Every person is different, so it is impossible to say if someone will continue to have meltdowns throughout their life. My son is 14, and he does still experience meltdowns, but they have occurred in stages throughout his life. We have had periods of time when he has had meltdowns many times a day and periods where he will go weeks without having any.
Learning to recognize meltdown triggers
Over the years, we have learned to recognize triggers and developed ways of responding to keep the meltdowns from escalating further. We have also gotten pretty good at anticipating situations likely to lead to a meltdown and coming up with accommodations that we can put in place to reduce the likelihood of a meltdown occurring.
I want to emphasize how important it is to remember that meltdowns are not within the child’s control and to treat them as a form of communication versus a “behavior” that needs to be eradicated. So, all of that being said, here are some of the possible meltdown triggers.
What causes meltdowns?
In my experience, there are three big categories that most meltdown triggers fall under. I will share those below, but please know that the list is not all-inclusive, as all kids are different. Also, it’s helpful to remember that sometimes meltdowns are not the result of just one thing but of a combination of things all happening simultaneously.
Communication Issues
If your child struggles to communicate, this will likely lead to frustration. In turn, this leads to meltdowns. Even if your child is able to communicate some basic needs or wants, meltdowns are still likely. His understanding may be beyond his ability to express himself. Also, he may have a lot more inside that he is trying to get out. This is the case for most kids on the spectrum, in my experience.
Sensory Issues
Most children with autism also have challenges with processing sensory information. This can result in the need to either seek out or avoid certain sensory experiences. Overstimulation and under-stimulation can both result in meltdowns. In this case, your child struggles to handle the effects of too much or too little input to their sensory system. For example, a child who is over-responsive to tactile input may have a meltdown when his face gets messy at mealtime. This is because he can’t stand the sensation of the food touching him. A child who is under-responsive to tactile input may have a meltdown because his favorite fidget that meets his need for input is not available.

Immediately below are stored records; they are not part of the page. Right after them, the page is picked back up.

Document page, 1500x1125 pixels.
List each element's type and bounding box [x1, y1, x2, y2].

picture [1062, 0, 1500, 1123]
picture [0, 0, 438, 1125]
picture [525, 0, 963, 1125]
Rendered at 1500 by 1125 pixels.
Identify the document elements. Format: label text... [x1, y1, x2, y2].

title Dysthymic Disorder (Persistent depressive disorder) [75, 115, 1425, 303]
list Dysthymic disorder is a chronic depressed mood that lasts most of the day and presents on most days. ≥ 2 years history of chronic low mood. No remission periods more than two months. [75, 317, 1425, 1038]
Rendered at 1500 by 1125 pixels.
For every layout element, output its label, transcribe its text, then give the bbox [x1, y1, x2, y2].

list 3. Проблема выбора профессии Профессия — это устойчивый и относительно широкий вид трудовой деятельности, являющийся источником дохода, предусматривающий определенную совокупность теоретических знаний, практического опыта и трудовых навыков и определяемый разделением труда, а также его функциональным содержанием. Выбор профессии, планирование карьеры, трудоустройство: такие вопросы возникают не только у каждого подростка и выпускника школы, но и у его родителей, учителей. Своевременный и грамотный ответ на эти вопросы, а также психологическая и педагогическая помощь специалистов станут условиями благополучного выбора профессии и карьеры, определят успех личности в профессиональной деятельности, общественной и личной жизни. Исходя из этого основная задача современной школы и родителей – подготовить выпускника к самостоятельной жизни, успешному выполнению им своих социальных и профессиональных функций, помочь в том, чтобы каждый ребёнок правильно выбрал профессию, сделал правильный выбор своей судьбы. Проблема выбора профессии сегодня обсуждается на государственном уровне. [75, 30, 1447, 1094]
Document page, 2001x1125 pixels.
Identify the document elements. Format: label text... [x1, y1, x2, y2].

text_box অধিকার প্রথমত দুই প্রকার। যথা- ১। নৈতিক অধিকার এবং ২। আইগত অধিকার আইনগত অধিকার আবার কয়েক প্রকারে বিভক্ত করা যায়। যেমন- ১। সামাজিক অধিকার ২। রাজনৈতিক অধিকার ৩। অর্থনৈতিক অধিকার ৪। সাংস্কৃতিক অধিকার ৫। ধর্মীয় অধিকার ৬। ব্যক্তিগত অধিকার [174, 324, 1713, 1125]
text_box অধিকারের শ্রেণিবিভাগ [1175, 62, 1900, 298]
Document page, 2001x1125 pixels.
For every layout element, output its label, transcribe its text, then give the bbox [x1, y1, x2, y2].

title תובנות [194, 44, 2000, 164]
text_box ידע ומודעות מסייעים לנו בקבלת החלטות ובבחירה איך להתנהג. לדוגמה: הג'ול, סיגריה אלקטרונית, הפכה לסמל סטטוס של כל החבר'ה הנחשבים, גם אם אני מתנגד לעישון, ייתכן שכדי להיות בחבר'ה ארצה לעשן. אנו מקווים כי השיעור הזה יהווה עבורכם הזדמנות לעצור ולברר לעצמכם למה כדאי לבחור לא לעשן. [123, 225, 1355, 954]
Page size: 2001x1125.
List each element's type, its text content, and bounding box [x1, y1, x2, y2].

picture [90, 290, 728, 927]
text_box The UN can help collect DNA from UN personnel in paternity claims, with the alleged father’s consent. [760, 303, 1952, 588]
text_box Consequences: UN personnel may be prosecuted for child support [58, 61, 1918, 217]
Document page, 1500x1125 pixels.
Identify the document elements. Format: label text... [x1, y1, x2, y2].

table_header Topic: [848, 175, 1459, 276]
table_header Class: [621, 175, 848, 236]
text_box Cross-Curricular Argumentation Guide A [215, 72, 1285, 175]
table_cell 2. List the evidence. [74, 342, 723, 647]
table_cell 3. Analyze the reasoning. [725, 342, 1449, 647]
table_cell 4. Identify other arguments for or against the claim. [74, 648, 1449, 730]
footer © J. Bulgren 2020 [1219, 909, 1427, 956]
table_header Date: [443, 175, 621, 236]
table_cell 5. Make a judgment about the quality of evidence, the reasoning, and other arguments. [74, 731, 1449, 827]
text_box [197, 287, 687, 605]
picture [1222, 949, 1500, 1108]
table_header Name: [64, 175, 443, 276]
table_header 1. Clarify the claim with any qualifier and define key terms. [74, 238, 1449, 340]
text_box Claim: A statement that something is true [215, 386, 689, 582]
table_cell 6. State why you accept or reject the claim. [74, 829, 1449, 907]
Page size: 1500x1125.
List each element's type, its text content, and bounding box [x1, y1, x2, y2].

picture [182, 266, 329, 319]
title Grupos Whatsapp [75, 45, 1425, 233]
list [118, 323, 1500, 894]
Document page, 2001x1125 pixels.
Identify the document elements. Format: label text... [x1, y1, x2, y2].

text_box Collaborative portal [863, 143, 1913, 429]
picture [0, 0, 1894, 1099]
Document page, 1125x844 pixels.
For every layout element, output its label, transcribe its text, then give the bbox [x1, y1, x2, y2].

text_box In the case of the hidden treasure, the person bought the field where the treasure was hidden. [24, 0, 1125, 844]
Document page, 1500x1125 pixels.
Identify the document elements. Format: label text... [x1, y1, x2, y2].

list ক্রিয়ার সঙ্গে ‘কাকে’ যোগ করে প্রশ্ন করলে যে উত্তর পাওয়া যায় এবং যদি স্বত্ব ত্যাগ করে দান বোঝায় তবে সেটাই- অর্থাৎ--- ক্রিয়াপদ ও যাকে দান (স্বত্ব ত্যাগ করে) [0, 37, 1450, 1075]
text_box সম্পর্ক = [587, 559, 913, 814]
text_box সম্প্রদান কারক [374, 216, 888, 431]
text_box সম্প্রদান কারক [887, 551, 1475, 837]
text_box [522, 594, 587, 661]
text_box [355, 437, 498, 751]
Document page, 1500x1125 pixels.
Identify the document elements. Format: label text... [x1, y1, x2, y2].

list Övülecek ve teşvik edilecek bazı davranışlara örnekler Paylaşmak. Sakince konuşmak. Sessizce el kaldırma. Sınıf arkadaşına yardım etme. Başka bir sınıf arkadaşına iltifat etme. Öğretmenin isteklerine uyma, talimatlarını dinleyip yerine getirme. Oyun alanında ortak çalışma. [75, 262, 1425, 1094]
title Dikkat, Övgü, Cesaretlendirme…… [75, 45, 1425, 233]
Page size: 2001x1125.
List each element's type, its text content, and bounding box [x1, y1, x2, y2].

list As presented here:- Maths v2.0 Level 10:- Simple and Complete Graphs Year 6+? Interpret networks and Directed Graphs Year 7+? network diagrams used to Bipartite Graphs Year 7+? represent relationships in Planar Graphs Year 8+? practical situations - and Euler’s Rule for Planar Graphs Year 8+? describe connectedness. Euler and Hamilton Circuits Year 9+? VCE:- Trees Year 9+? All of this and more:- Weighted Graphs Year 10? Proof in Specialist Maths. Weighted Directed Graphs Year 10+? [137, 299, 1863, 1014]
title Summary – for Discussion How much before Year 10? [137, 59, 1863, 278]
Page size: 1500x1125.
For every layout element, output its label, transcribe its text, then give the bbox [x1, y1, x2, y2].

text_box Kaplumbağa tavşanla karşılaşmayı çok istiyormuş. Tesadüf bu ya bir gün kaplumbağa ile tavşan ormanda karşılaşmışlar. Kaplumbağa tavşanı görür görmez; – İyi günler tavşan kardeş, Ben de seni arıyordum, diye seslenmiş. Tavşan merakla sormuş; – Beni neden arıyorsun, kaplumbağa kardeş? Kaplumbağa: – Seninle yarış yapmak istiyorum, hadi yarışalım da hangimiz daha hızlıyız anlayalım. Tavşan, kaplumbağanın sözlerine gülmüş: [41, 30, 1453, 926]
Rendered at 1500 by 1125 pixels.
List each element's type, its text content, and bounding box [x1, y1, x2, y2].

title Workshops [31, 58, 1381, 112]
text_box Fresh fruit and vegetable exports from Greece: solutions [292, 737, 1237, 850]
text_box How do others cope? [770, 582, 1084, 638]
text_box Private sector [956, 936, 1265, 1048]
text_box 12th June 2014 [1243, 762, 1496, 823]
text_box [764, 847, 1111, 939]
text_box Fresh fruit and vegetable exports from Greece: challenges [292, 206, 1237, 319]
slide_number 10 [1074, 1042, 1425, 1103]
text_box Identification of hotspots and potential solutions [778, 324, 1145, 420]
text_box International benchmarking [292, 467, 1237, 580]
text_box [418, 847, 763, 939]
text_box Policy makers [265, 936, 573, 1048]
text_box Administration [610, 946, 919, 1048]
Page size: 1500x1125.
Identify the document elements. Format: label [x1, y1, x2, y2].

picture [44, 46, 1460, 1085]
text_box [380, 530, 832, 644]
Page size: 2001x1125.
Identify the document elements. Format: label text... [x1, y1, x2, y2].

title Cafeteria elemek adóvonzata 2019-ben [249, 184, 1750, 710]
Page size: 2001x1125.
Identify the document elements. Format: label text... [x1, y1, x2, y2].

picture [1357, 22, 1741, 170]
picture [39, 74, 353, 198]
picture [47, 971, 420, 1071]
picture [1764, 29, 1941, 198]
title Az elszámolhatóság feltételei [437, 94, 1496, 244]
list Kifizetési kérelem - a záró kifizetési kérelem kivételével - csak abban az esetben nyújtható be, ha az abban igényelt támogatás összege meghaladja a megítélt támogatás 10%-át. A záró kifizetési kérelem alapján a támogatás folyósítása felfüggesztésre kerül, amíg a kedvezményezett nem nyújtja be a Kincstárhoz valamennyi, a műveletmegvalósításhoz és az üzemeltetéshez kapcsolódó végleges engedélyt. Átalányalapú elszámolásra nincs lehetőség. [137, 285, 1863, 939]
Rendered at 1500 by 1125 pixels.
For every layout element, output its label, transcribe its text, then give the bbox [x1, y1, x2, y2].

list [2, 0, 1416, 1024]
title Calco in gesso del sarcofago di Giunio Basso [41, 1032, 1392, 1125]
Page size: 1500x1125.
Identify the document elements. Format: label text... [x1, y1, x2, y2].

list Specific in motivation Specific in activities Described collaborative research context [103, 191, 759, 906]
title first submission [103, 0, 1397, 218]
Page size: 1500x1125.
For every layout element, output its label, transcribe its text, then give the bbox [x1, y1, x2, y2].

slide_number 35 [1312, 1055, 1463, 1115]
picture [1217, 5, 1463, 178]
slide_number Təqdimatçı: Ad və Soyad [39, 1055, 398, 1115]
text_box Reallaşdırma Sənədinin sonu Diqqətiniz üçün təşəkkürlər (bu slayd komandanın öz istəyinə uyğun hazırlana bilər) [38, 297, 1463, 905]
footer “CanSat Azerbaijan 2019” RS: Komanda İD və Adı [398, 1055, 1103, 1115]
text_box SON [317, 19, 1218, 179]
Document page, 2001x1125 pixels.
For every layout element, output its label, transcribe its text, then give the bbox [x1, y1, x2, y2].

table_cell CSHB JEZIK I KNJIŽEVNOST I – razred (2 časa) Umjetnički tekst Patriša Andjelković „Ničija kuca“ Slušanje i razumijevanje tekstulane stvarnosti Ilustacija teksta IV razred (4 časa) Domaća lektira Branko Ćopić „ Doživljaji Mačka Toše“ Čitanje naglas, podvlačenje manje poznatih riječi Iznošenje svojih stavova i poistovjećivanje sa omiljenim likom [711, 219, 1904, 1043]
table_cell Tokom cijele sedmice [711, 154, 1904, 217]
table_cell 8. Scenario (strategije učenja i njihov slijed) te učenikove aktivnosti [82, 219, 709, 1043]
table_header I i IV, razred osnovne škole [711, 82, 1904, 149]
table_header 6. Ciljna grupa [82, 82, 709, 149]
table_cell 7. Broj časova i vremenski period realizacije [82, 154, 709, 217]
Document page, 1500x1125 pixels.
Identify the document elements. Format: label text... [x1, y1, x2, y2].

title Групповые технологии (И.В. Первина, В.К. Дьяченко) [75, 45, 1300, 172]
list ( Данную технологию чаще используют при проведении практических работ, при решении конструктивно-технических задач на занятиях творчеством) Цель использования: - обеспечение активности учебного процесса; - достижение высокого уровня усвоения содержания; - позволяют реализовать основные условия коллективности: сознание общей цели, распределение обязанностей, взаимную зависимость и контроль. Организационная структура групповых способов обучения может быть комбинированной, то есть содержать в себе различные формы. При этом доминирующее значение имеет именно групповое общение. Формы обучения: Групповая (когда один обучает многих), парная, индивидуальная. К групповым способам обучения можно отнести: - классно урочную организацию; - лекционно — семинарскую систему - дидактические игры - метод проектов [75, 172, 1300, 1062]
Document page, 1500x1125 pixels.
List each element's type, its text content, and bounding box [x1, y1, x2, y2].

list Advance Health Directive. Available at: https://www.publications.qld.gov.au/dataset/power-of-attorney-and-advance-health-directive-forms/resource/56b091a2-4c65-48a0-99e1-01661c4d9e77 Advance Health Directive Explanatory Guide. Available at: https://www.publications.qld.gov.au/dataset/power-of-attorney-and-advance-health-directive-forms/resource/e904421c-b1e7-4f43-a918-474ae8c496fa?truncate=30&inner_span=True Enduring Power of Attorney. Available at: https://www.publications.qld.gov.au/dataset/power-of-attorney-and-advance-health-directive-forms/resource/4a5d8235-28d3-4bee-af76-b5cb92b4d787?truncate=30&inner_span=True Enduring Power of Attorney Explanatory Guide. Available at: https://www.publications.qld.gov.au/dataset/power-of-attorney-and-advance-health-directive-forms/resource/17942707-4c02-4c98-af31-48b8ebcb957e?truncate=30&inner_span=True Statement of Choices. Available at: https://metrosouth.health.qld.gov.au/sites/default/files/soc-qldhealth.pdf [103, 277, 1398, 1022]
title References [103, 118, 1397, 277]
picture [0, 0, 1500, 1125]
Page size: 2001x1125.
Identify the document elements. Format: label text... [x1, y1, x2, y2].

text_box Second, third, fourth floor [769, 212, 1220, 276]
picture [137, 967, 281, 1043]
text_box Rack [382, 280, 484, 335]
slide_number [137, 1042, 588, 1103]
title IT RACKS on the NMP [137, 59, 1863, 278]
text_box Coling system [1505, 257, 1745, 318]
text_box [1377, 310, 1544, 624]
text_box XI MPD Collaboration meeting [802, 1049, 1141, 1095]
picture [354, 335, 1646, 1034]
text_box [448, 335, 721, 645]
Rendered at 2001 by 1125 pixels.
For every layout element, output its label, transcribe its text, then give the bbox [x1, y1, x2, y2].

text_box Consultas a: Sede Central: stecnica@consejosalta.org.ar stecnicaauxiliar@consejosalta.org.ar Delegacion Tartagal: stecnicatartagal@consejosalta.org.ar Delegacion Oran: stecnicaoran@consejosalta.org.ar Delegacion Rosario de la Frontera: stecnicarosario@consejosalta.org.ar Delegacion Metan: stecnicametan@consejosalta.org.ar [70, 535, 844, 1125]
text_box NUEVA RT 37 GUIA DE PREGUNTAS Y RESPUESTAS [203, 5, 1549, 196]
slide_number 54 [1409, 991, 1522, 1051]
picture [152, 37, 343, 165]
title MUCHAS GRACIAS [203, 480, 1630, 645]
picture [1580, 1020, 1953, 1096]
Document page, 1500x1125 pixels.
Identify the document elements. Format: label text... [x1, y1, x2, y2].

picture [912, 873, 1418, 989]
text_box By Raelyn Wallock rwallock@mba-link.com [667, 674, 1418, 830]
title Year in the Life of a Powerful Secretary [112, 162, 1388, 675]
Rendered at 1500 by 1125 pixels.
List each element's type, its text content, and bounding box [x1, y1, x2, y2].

Changes to routine and/or being put in a new and unfamiliar situation can also be overwhelming for children with sensory processing issues, so these can be common meltdown triggers. Working with an occupational therapist specializing in sensory integration can go a long way toward figuring out your child’s specific sensory needs. This can, in turn, reduce meltdowns.
Physiological Concerns
One of the first things I consider when my son is having a meltdown is his basic physiological needs. Just like the rest of us, if our kids are tired, hungry, or sleepy, they will have a shorter fuse and be more likely to have a meltdown. In addition to those basic needs, it’s important to consider other physiological possibilities, especially for children who struggle to communicate their feelings.
Food sensitivities
Many children on the spectrum have food sensitivities/allergies and/or gastrointestinal issues, which can lead to physical discomfort and meltdowns. If you’re unsure if this is an issue for your child, you can try keeping a log of what he eats, how often he has bowel movements and what type, and what his behavior is like. This can be a helpful tool in identifying any patterns. The most common “offenders” are gluten, dairy, soy, corn, and food dyes.
Puberty and Hormones
As your child gets older, hormones are another important physiological aspect to consider. So when puberty comes around, it is likely to bring some new challenges.
This list is not all-inclusive, so be open to other considerations. For example, when my son was 7, he started having meltdowns that would come out of nowhere, and I knew something was going on. Long story short, it turned out to be absence seizures, and when we treated the seizures, the meltdowns stopped.